The Welsh government’s £33m cut in funding for its rural affairs department is a “sledgehammer blow” for farming, according to the Tory party in Wales.
Overall the £33m equates to a 7.5% cut to the Natural Resources Wales’ annual budget. But within the detailed spending plan it shows that agriculture and food spending will be hit even harder with a year on year cut of 17.8% while funding for animal health and welfare will be reduced by 20.7%.
The cuts were set out in the Welsh government’s draft budget for 2015-16 during a speech by finance minister Jane Hutt on 30 September.
The £33m drop is the biggest hit borne by any department in the Welsh government and is a move by Labour to help plug a £225m black hole in health funding.
The budget was supported in the Senedd by the Liberal Democrats after a deal was struck between the two parties.

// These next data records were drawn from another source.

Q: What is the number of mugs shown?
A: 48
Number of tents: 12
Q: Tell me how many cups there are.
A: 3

But Welsh Conservative shadow minister for rural affairs, Russell George AM, said: “Farmers will be forgiven for thinking they are in Labour’s firing line again.
“Already hit hard by the maximum transfer of payments [15%] from Pillar 1 to 2 – the largest in the UK – they will rightly be worried by Labour’s draft budget.”

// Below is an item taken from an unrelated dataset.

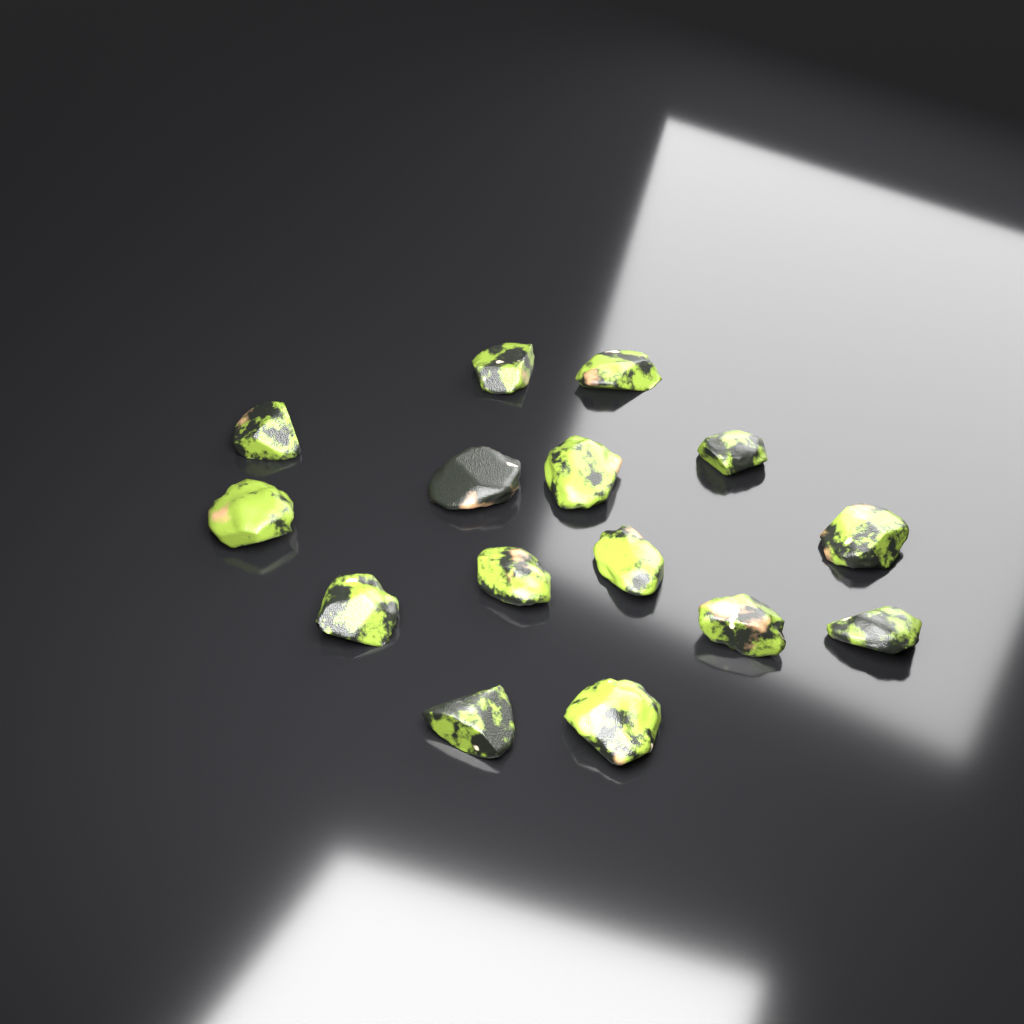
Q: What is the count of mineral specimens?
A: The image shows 15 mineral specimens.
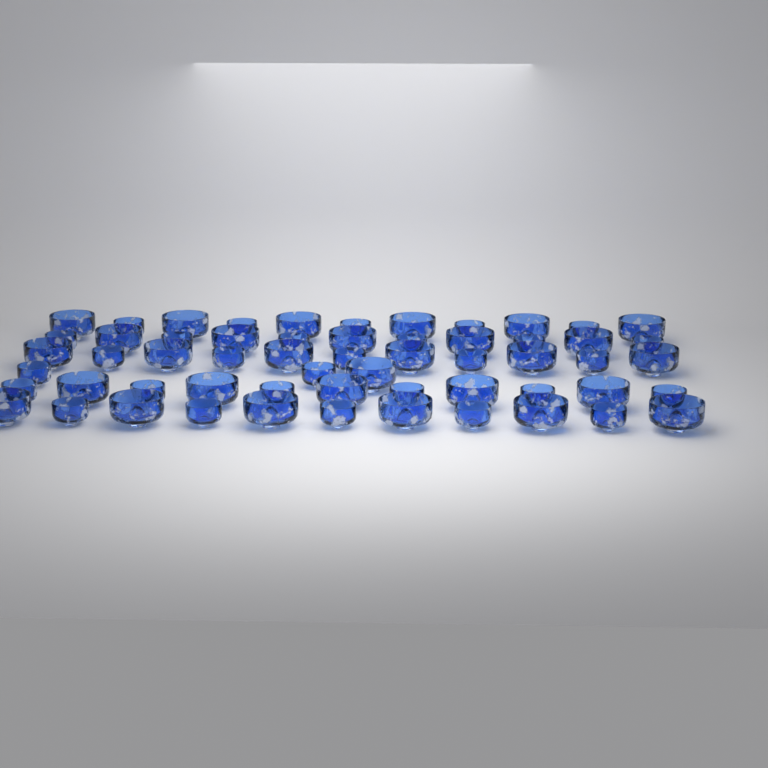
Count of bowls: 58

Mr George added: “These cuts have the potential to sledgehammer rural communities right across Wales.
“Labour’s first minister Carwyn Jones must set out – in detail – how he intends to mitigate the effects of his draft budget and provide a guarantee that our rural areas will not be left to suffer.

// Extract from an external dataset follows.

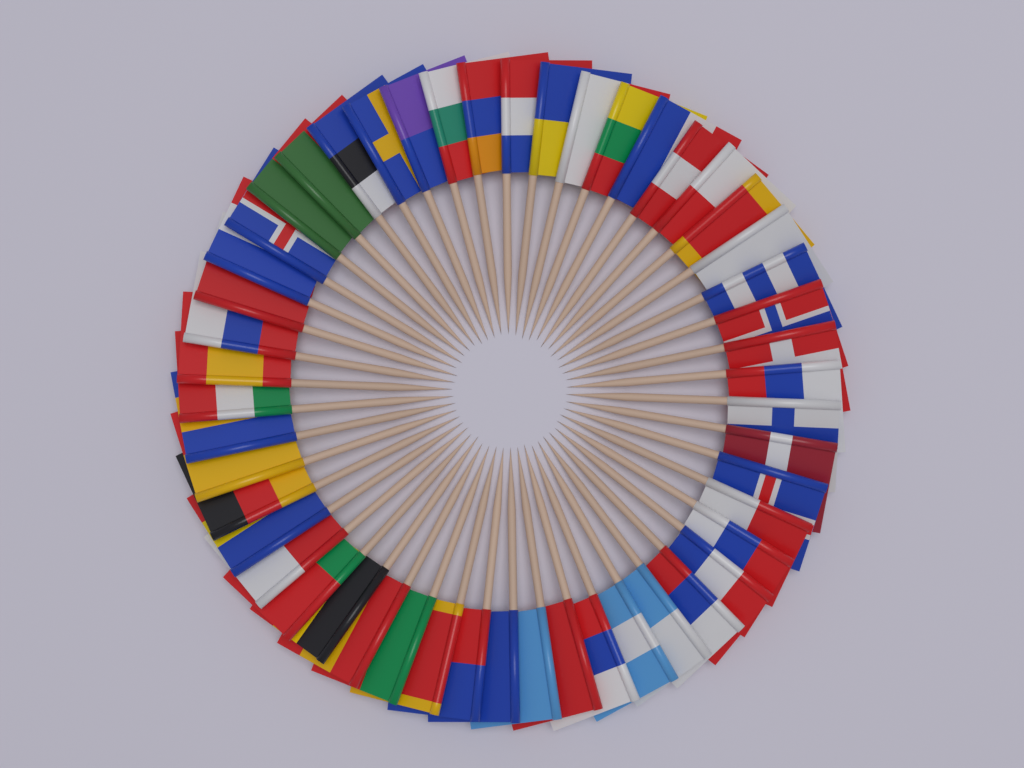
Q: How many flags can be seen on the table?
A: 50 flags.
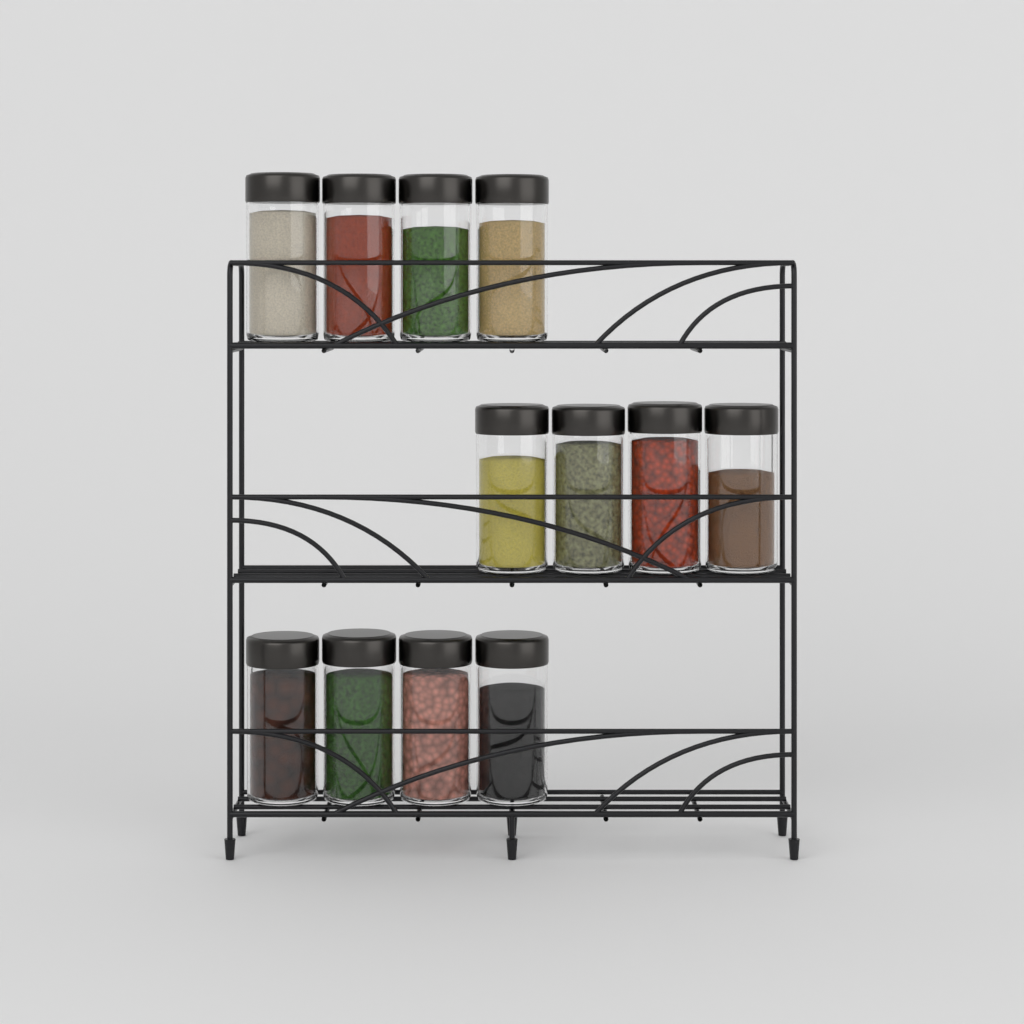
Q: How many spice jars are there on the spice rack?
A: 12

“Our farmers – our food industry – our rural communities; they all deserve the utmost Welsh government support.
“This Labour-Liberal budget must not put that in jeopardy.”
A Welsh government spokesperson said the Welsh budget had faced unprecedented cuts by the UK government and as a result the 2015-16 budget in Wales would be £1.5bn lower in real terms compared to 2010-11, which meant “difficult decisions” had to be taken to protect services.
But they reassured the impact on farming services would be minimal, adding: “We remain committed to supporting our rural communities through various programmes, including delivering the largest and most ambitious RDP in Wales’ history, which will help support vibrant and successful rural businesses and communities, and a thriving natural environment.
“The draft budget for Natural Resources Wales in 2015-16 has been set to take account of the need to find efficiency savings while also ensuring as far as possible that programmes to support the most vulnerable are protected and that the impact on front-line services is minimised.”